Every time a new smartphone comes out, DisplayMate‘s Ray Soneira puts the device through a series of tests designed to objectively measure which screen is the “best.” For spec junkies or people who love examining graphs of color gamut, it’s a nerdy paradise. For everyone else, his results generally confirm the same thing: New is always better.
Unsurprisingly, nothing has changed for the Galaxy S9, which earned DisplayMate‘s “highest ever A+ grade,” even better than the iPhone X, which Soneira crowned as the best smartphone display ever made late last year.
“While the Galaxy S9 display might at first appear to be very similar to the Galaxy S8, there are many major display performance improvements.
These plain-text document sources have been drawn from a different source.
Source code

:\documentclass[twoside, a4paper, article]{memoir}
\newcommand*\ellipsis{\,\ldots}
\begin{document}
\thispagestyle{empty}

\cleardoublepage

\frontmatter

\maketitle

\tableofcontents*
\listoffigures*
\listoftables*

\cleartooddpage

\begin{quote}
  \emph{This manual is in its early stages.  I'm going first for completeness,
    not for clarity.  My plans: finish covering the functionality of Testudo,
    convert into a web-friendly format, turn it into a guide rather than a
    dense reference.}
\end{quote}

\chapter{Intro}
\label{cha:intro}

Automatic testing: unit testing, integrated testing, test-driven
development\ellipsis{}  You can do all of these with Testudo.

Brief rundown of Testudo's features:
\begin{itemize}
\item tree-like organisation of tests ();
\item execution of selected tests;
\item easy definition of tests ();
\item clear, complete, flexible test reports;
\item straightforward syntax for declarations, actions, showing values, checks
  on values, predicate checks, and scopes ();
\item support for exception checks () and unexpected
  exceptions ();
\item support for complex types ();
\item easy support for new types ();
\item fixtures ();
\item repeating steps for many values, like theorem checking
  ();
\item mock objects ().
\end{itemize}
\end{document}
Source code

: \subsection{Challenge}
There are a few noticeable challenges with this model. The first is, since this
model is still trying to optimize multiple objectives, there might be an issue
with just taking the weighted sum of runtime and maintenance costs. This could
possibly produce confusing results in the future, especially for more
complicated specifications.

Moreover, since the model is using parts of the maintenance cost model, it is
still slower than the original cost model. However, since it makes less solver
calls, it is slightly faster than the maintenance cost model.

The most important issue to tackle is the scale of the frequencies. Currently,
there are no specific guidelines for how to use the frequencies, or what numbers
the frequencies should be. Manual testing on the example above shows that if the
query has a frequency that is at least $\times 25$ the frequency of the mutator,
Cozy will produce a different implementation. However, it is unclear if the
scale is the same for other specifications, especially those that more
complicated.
OLED is now a highly refined and mature display technology that has evolved into the highest performance displays for Smartphones,” Soneira wrote. “So instead of just focusing on pushing the OLED hardware performance levels higher for the Galaxy S9, Samsung has instead concentrated on significantly enhancing and optimizing the on-screen Absolute Picture Quality and Absolute Color Accuracy of the OLED display by implementing precision factory display calibration, moving the overall Galaxy S9 display performance up to Outstanding levels, and setting many new Display Performance Records, including Absolute Color Accuracy that is Visually Indistinguishable From Perfect, and almost certainly considerably better than your existing Smartphone, living room 4K Ultra or HDTV, Tablet, Laptop, and computer monitor based on our detailed Lab measurements, earning DisplayMate’s highest ever A+ grade.”
Of particular note are the color accuracy, brightness, and viewing angle, which are all a significant improvement on paper compared to the Galaxy S8. In reality, smartphone displays have reached the point where a normal person is going to struggle to tell the difference generation-to-generation between displays. Brightness and color accuracy could make a difference if you use a VR headset, however, since you’re more likely to see a difference when the screen is an inch from your eyes.